(Records from a data source)
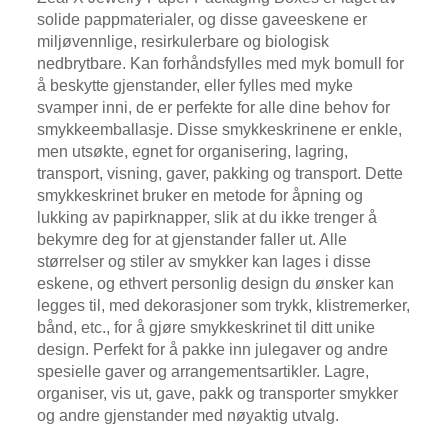
solide pappmaterialer, og disse gaveeskene er
miljøvennlige, resirkulerbare og biologisk
nedbrytbare. Kan forhåndsfylles med myk bomull for
å beskytte gjenstander, eller fylles med myke
svamper inni, de er perfekte for alle dine behov for
smykkeemballasje. Disse smykkeskrinene er enkle,
men utsøkte, egnet for organisering, lagring,
transport, visning, gaver, pakking og transport. Dette
smykkeskrinet bruker en metode for åpning og
lukking av papirknapper, slik at du ikke trenger å
bekymre deg for at gjenstander faller ut. Alle
størrelser og stiler av smykker kan lages i disse
eskene, og ethvert personlig design du ønsker kan
legges til, med dekorasjoner som trykk, klistremerker,
bånd, etc., for å gjøre smykkeskrinet til ditt unike
design. Perfekt for å pakke inn julegaver og andre
spesielle gaver og arrangementsartikler. Lagre,
organiser, vis ut, gave, pakk og transporter smykker
og andre gjenstander med nøyaktig utvalg.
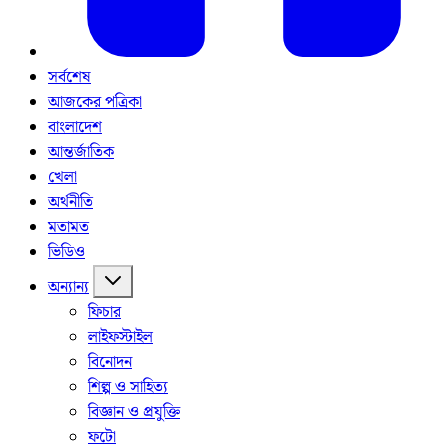
সর্বশেষ
আজকের পত্রিকা
বাংলাদেশ
আন্তর্জাতিক
খেলা
অর্থনীতি
মতামত
ভিডিও
অন্যান্য
ফিচার
লাইফস্টাইল
বিনোদন
শিল্প ও সাহিত্য
বিজ্ঞান ও প্রযুক্তি
ফটো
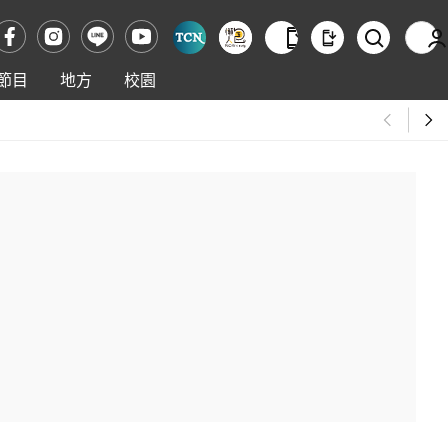
節目
地方
校園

> _Exercise_
The word "smykker" appears in some of the lines above. Copy those lines.

> _Solution_
størrelser og stiler av smykker kan lages i disse
organiser, vis ut, gave, pakk og transporter smykker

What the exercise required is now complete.